半年前までは元気に畑仕事をしていたが、この1〜2カ月急に姿を見かけなくなったため、心配した振興区長や民生委員、近所の人たちが訪れたところ、家の中は大変な状態になっていた。人一人分のスペースを残して、衣類や食べ残しなどゴミの山。その中でおばあちゃんは全身真っ黒になって寝ていたという。「病院に行こう」と勧めたががんとして動かない。近所の人たちが毎日交代で訪問し、食事の差し入れや身の回りの世話を続けた。その都度受診を勧めるのだが「わしゃ行かん」。次第に食事にも手をつけなくなり、衰弱が目に見えて進んできたため、私のクリニックへのSOSとなった。

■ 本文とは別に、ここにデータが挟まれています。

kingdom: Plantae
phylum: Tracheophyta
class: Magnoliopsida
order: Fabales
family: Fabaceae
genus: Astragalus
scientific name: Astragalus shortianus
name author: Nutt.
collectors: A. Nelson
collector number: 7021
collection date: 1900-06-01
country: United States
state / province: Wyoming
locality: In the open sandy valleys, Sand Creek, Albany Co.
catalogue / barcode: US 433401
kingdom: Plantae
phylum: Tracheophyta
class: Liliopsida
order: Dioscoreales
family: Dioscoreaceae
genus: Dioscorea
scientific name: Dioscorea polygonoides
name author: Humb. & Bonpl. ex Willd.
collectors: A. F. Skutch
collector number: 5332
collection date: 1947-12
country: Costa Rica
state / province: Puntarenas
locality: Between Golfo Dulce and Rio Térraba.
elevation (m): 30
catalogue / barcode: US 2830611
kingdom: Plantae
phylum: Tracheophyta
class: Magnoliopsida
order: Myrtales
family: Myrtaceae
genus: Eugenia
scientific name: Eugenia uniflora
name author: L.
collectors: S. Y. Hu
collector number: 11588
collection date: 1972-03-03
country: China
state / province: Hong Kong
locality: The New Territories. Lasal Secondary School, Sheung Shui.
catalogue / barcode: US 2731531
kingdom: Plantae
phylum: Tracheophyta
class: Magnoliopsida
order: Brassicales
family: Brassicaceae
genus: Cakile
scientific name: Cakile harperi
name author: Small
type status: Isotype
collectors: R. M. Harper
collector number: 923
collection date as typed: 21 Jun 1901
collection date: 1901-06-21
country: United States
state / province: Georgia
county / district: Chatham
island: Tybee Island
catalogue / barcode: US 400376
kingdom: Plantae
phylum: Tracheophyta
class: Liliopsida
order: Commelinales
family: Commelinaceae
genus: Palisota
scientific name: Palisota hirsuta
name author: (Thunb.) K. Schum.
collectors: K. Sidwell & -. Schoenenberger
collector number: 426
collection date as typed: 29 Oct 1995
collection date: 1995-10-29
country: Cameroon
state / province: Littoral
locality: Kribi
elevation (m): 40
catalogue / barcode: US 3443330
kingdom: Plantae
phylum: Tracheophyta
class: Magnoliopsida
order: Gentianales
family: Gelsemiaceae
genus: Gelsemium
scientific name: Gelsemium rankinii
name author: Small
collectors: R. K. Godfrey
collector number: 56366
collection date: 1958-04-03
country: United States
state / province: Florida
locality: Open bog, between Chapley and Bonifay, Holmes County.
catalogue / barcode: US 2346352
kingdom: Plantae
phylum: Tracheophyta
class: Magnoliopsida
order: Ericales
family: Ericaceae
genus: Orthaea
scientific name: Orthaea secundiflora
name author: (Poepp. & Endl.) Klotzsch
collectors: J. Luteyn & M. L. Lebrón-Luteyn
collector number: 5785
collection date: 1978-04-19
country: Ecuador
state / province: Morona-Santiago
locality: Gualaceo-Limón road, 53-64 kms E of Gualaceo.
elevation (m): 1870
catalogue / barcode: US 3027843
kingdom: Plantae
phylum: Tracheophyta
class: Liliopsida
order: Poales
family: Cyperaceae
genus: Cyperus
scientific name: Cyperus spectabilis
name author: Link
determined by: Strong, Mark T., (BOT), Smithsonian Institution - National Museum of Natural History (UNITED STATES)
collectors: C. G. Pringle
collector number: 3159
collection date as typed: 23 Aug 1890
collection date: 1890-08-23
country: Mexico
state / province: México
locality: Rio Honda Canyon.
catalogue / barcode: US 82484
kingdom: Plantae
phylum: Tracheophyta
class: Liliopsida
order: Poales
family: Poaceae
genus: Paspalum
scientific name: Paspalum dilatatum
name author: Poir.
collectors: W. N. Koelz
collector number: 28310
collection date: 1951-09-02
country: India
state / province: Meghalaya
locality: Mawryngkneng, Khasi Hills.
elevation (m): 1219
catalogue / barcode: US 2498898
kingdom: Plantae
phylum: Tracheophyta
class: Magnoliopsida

私が往診に伺った日も、おばあちゃんの家の周りには近所の人が集まり、心配そうに様子を見守っていた。区長さんが「明るくていいおばあちゃんなんです。どうか助けてやってください」。残念ながら、診察を終えた私の頭の中に入院以外の選択肢は思い浮かばなかった。やんわりと病院への受診を勧めたが、案の定「どこにも行かん」と険しい表情。説得を諦めてよもやま話をすること30分、素敵な笑顔が見られるようになった。チャンスとばかり「ちょっとだけ病院に行ってみよう」と話したが、貝のふたを完全に閉じる結果に。結局、救急隊の力を借りて搬送することになった。
もう少し発見が遅れていたら、おばあちゃんは「孤独死」していたかもしれない。その命を救ったのはまさに地域の絆。「また元気になって帰って来んさいよー」近所の人たちが笑顔で救急車を見送った。福山に、こんなにも暖かいコミュニティが存在することを再認識した貴重な往診だった。